### WORK INSTRUCTION:
Scan the entries that follow and copy out every line containing "lines".

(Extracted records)
------------------------------------------------------------
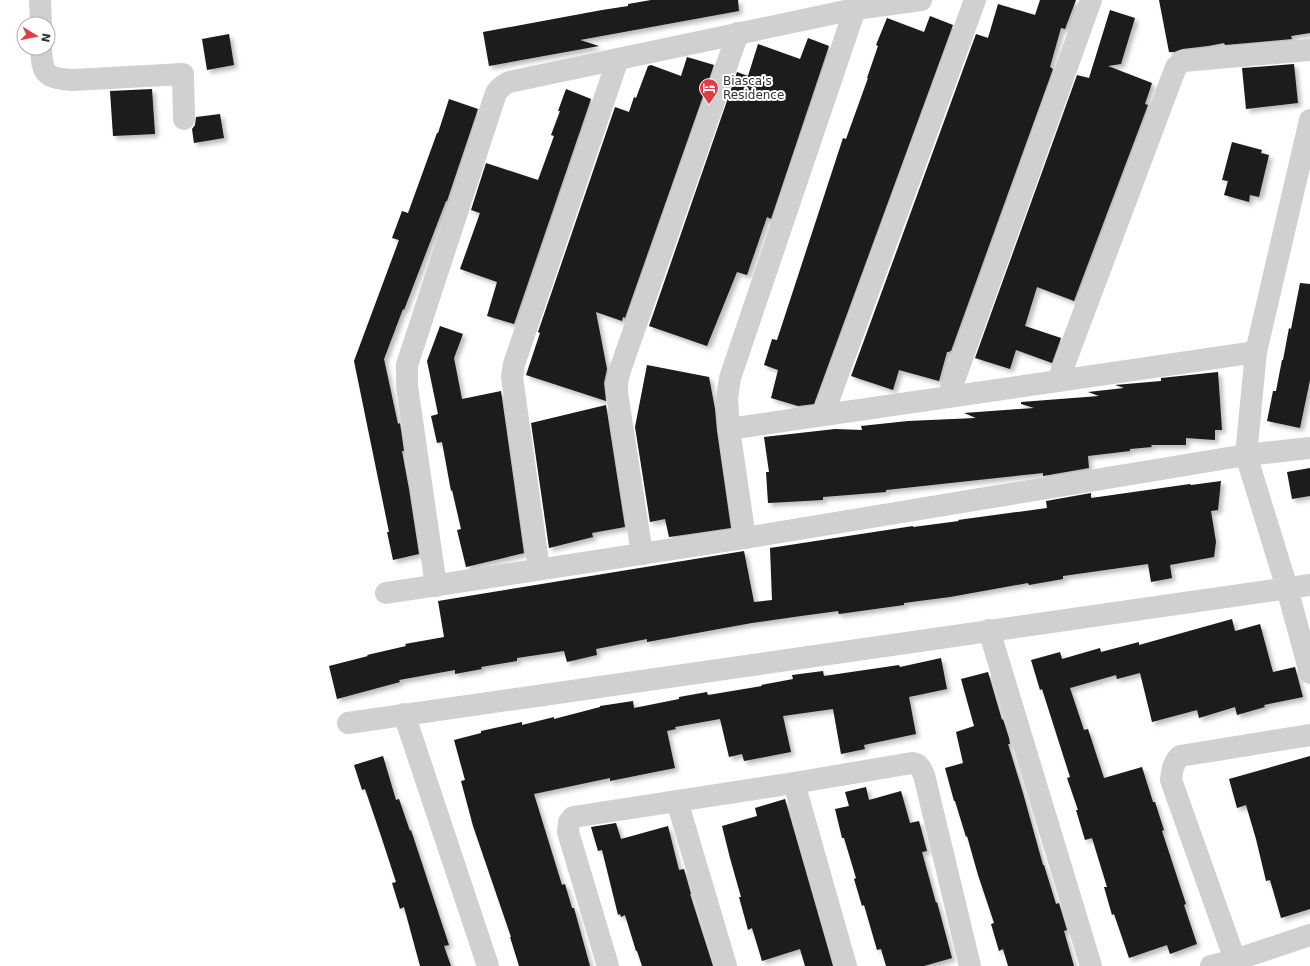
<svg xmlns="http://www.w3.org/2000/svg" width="1310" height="966" viewBox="0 0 1310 966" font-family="'DejaVu Sans',sans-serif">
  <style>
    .building { fill: #1a1a1a; filter: url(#shadow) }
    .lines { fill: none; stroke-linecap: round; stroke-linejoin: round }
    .minor { stroke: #d0d0d0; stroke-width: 22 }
    .labels { text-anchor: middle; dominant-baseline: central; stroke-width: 4; stroke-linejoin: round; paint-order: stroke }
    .poi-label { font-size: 12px; fill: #333; stroke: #fff; text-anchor: start }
  </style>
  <defs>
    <filter id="shadow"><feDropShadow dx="3.5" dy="3.5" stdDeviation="2" flood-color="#0004"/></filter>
  </defs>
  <rect width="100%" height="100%" fill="#fff"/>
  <g class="building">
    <path d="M 651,0 L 738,0 L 739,11 L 580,40 L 599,46 L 489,66 L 483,32 L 602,10 L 628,6 L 628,4 Z"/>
    <path d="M 1040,0 L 1076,0 L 1065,29 L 1061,28 L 1050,67 L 1053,69 L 951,351 L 950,351 L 949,352 L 947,352 L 939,381 L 899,370 L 893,390 L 851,376 L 976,34 L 988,38 L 998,4 L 1035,15 Z"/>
    <path d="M 1159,0 L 1310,0 L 1310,33 L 1291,36 L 1292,39 L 1225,45 L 1224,43 L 1208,46 L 1182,49 L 1174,52 L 1169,52 Z"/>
    <path d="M 1110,10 L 1135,18 L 1121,64 L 1108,66 L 1152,83 L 1145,104 L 1148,105 L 1074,301 L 1037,287 L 1025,326 L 1061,338 L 1052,363 L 1016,350 L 1010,369 L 975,358 L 1077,75 L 1089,78 Z"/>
    <path d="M 930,16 L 953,25 L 814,404 L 798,406 L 771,398 L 778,370 L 764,365 L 772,339 L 777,340 L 843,138 L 846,139 L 868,78 L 867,78 L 878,46 L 876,45 L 887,18 L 924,32 Z"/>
    <path d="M 229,34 L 234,65 L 207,70 L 202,39 Z"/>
    <path d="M 808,38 L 829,46 L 771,219 L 767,217 L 747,275 L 737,272 L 707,346 L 649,326 L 737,72 L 748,76 L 758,44 L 800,59 Z"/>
    <path d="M 687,57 L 714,65 L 625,318 L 623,317 L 622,321 L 596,312 L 607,369 L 604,383 L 606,401 L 526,375 L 540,333 L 538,332 L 615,107 L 629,112 L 634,97 L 636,98 L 648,66 L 651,65 L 681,76 Z"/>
    <path d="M 1294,64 L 1298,103 L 1246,109 L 1242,68 Z"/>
    <path d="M 152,89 L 155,134 L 113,136 L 110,91 Z"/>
    <path d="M 566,89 L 591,99 L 514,324 L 487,316 L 497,282 L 460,269 L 480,213 L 471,210 L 486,163 L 538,180 L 554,136 L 551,135 L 560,111 L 558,111 Z"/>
    <path d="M 449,99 L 478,109 L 447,201 L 446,201 L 404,310 L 403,309 L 384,359 L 398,424 L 400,423 L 404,451 L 402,451 L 409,489 L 419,554 L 393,560 L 387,532 L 389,532 L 354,361 L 399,240 L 392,238 L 402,211 L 408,213 L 437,133 L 438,133 Z"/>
    <path d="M 220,114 L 224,138 L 194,143 L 192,129 L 195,125 L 196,117 Z"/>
    <path d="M 1232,142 L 1262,150 L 1261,153 L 1269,155 L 1259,197 L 1250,195 L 1249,202 L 1224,195 L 1228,181 L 1222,180 Z"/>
    <path d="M 1300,283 L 1310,284 L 1310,380 L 1300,428 L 1267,421 L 1273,391 L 1276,391 L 1282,360 L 1283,360 L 1289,328 L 1291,329 Z"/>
    <path d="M 440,326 L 463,334 L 454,358 L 462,399 L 501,391 L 524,553 L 466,567 L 457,530 L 461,529 L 452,490 L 451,491 L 442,442 L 437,443 L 431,416 L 438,414 L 427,361 Z"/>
    <path d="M 647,365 L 709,377 L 715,409 L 717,431 L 731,528 L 669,537 L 665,519 L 650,522 L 635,427 Z"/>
    <path d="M 1218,372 L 1222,430 L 1215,430 L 1215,440 L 1186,438 L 1186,445 L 1151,445 L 1152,447 L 1130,449 L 1130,451 L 1088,456 L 1089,468 L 1043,476 L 1043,473 L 886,490 L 886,492 L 823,497 L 823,500 L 768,503 L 766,472 L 769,472 L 764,437 L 835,429 L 862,430 L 861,426 L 908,421 L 976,418 L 964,413 L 1034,408 L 1021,404 L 1021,402 L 1099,396 L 1088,392 L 1124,388 L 1115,385 L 1161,381 L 1161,378 Z"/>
    <path d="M 606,405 L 625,527 L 592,533 L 593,537 L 549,548 L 531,423 Z"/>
    <path d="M 1310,468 L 1310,496 L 1292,499 L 1287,472 Z"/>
    <path d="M 1221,481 L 1218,510 L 1211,511 L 1216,542 L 1214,557 L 1170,565 L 1172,578 L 1151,582 L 1148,564 L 1063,576 L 1063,579 L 1029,585 L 1028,583 L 950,597 L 904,603 L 904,605 L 839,614 L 838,611 L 801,616 L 752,623 L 647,642 L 647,639 L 596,649 L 597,655 L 567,662 L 564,651 L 517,658 L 517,661 L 481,667 L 482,669 L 455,674 L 455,670 L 399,680 L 400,682 L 337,699 L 329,666 L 368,656 L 367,655 L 406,646 L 405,644 L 444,637 L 438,601 L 744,551 L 754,602 L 772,600 L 770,548 L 913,526 L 913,527 L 959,521 L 958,520 L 1047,508 L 1046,501 L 1091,493 L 1091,498 L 1190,484 L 1191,485 Z"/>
    <path d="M 1232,619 L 1235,631 L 1260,624 L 1273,672 L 1295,667 L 1303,697 L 1264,705 L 1265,707 L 1237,715 L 1235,707 L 1199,718 L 1197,710 L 1152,722 L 1140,673 L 1117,679 L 1116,675 L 1070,688 L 1084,730 L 1088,729 L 1104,778 L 1142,767 L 1153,802 L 1155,802 L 1164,830 L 1162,831 L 1186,904 L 1184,905 L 1197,944 L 1170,954 L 1167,945 L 1129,958 L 1114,914 L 1112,915 L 1104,887 L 1107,887 L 1092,838 L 1085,840 L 1076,810 L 1078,810 L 1067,778 L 1070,777 L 1042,689 L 1040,690 L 1031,660 L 1060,652 L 1062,659 L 1100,648 L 1101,652 L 1139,642 L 1139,645 Z"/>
    <path d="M 941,658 L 947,689 L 909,697 L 916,734 L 864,745 L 865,749 L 841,754 L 833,709 L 783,716 L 791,752 L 744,761 L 742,754 L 729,757 L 720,719 L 675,727 L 676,729 L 667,731 L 675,768 L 610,781 L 610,778 L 534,794 L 562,885 L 565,884 L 572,908 L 574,908 L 590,966 L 519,966 L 510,937 L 511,937 L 473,826 L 461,781 L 465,780 L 454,740 L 481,733 L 481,731 L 522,722 L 522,725 L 554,717 L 554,719 L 600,707 L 600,706 L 633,701 L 634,708 L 679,699 L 679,697 L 707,692 L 708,695 L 762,686 L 761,685 L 793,679 L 792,675 L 823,671 L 824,676 L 899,665 L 900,667 Z"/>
    <path d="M 988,672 L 1002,720 L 1003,719 L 1009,738 L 1010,744 L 1008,744 L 1023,793 L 1043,865 L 1044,865 L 1056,904 L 1059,903 L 1067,930 L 1064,931 L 1074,966 L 1008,966 L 1003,949 L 999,951 L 991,924 L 994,923 L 978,875 L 967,836 L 966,837 L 955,801 L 954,801 L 945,768 L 963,763 L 956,732 L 974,726 L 961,679 Z"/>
    <path d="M 383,756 L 396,800 L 399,799 L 410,831 L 411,830 L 449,945 L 444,946 L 451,966 L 420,966 L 404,907 L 400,909 L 392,883 L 396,882 L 381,836 L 365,789 L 362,790 L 354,765 Z"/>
    <path d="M 1310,756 L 1310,909 L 1281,918 L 1270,880 L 1266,881 L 1256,839 L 1246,805 L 1237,808 L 1229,779 Z"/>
    <path d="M 866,787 L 869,800 L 901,791 L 910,823 L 919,821 L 927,851 L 922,852 L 936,903 L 937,902 L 952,958 L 924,966 L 886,966 L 881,949 L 877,950 L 864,905 L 862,906 L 854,879 L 856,878 L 844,838 L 842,838 L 835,809 L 849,806 L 845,792 Z"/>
    <path d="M 785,799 L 808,879 L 833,966 L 805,966 L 800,949 L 762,961 L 752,928 L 748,930 L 739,897 L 741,897 L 730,858 L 722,826 L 757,816 L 755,808 Z"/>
    <path d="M 616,823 L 621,839 L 668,826 L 679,870 L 684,869 L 691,894 L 690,894 L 713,966 L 642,966 L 637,951 L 636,951 L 625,915 L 621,917 L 620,914 L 618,915 L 602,850 L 598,851 L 591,827 Z"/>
  </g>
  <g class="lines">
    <g class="minor">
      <path d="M 40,0 L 41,24"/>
      <path d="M 41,48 C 42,76 47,78 73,80 L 183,74 L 184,119"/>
      <path d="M 1310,120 L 1256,352 L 1246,455 L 1287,588 L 1310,673"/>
      <path d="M 1058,381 L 1176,67 L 1183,61 L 1310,50"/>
      <path d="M 948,397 L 1091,0"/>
      <path d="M 823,415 L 975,0"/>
      <path d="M 729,429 L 1256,352"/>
      <path d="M 745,538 L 729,429 L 727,399 L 730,378 L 855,9"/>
      <path d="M 642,554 L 617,393 L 617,383 L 620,370 L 738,33"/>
      <path d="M 539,569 L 512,377 L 514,364 L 618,59"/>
      <path d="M 436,586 L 407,386 L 407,365 L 496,93 C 500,87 503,85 509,82 L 855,9 L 921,0"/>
      <path d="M 386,593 L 745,538 L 1246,455 L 1310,448"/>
      <path d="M 989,630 L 1091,966"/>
      <path d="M 404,714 L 488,966"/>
      <path d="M 348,723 L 1310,585"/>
      <path d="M 794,783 L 846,966"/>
      <path d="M 677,801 L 726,966"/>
      <path d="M 1235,960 L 1171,780 C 1172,771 1173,763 1180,756 L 1310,735"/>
      <path d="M 608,966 L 568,832 L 569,822 L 573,817 L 794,783 L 912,763 C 920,764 921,769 924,775 L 970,966"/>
      <path d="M 1211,966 L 1235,960 L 1310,935"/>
    </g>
  </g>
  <defs>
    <symbol id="hotel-pin" viewBox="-11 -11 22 30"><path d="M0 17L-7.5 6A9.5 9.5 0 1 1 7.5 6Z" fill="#e63946" stroke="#fff"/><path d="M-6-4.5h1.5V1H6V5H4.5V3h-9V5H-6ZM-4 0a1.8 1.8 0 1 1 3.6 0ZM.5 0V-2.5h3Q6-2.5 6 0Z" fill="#fff"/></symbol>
  </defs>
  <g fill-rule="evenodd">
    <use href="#hotel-pin" x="698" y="77" width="22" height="30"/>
  </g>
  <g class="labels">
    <g class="poi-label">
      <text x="723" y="81">Biasca's<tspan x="723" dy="14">Residence</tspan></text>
    </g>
  </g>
  <g transform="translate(36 36) rotate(100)"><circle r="19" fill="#ffffff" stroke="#adadad"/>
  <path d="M0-3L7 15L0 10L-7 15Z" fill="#e63946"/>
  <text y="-6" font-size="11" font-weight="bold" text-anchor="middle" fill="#333333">N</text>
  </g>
</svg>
------------------------------------------------------------
### WRITTEN RESPONSE:
    .lines { fill: none; stroke-linecap: round; stroke-linejoin: round }
  <g class="lines">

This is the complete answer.